(Stored data)
-------

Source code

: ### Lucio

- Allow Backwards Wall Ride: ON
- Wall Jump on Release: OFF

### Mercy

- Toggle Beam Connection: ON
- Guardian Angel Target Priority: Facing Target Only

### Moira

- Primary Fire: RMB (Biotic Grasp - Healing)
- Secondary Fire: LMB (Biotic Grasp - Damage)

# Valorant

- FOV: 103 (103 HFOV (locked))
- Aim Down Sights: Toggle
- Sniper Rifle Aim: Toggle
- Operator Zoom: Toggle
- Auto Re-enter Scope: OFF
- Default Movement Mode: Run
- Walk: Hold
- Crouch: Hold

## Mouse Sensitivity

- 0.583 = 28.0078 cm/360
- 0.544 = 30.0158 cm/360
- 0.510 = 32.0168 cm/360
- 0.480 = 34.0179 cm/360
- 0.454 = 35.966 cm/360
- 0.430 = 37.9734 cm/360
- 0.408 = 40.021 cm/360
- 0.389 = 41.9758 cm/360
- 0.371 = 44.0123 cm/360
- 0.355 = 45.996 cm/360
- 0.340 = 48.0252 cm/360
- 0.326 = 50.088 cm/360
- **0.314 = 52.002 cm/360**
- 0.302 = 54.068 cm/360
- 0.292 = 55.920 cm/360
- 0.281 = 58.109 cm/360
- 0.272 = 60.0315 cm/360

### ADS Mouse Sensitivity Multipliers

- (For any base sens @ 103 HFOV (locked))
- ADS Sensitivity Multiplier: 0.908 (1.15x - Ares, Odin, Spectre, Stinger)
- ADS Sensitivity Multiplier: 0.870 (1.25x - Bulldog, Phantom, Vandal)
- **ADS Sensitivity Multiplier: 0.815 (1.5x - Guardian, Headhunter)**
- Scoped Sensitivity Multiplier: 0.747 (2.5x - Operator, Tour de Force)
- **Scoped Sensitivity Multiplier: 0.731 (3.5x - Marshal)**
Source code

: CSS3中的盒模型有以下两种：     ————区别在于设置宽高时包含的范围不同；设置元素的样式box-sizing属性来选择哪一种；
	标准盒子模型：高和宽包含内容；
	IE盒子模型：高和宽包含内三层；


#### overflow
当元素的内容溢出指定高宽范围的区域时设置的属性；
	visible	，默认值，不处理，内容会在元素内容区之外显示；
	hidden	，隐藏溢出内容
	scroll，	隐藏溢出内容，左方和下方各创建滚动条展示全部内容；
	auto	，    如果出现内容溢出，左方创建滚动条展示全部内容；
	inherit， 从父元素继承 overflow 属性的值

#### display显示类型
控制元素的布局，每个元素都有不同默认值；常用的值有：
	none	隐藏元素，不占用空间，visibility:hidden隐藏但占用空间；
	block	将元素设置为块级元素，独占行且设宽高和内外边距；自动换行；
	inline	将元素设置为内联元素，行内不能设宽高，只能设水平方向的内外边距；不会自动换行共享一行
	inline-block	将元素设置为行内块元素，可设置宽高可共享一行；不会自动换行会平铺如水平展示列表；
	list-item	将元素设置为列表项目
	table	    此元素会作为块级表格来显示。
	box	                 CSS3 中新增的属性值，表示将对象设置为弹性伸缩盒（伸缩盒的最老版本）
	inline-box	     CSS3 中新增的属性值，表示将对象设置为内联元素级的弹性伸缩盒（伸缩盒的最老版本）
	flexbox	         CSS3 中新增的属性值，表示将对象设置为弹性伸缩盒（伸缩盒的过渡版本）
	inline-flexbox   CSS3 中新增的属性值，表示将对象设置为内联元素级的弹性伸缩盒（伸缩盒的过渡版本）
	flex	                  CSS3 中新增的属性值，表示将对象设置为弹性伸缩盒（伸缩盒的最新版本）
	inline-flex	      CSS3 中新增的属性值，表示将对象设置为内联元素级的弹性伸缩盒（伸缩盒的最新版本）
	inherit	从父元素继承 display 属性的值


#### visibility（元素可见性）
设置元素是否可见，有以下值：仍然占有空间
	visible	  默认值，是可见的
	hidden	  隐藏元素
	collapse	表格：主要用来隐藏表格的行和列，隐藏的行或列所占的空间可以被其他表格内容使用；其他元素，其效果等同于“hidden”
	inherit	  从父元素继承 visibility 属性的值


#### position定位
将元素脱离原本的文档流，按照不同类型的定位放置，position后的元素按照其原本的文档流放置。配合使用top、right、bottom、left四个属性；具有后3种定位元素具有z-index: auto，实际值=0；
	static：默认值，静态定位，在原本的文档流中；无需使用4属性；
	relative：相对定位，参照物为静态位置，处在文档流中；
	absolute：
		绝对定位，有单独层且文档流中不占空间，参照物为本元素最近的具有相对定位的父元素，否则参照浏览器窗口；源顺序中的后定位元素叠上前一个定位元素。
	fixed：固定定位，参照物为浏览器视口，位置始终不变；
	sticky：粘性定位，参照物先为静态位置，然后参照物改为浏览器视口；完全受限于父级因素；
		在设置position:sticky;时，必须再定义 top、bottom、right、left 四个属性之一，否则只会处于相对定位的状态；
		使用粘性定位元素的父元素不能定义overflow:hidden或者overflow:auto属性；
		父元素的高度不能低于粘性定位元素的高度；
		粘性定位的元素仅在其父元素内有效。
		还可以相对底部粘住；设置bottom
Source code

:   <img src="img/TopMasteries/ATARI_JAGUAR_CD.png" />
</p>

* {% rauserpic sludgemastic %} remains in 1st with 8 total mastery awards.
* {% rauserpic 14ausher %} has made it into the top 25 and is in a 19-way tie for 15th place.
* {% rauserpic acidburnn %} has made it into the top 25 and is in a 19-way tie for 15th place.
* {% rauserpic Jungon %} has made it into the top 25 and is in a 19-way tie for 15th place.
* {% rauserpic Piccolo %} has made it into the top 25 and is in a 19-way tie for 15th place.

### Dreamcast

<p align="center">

-------

_TASK DESCRIPTION_.
For every line above with the word "Guardian" in it, make a copy.

_OUTPUT FOR THIS EXERCISE_.
- Guardian Angel Target Priority: Facing Target Only
- **ADS Sensitivity Multiplier: 0.815 (1.5x - Guardian, Headhunter)**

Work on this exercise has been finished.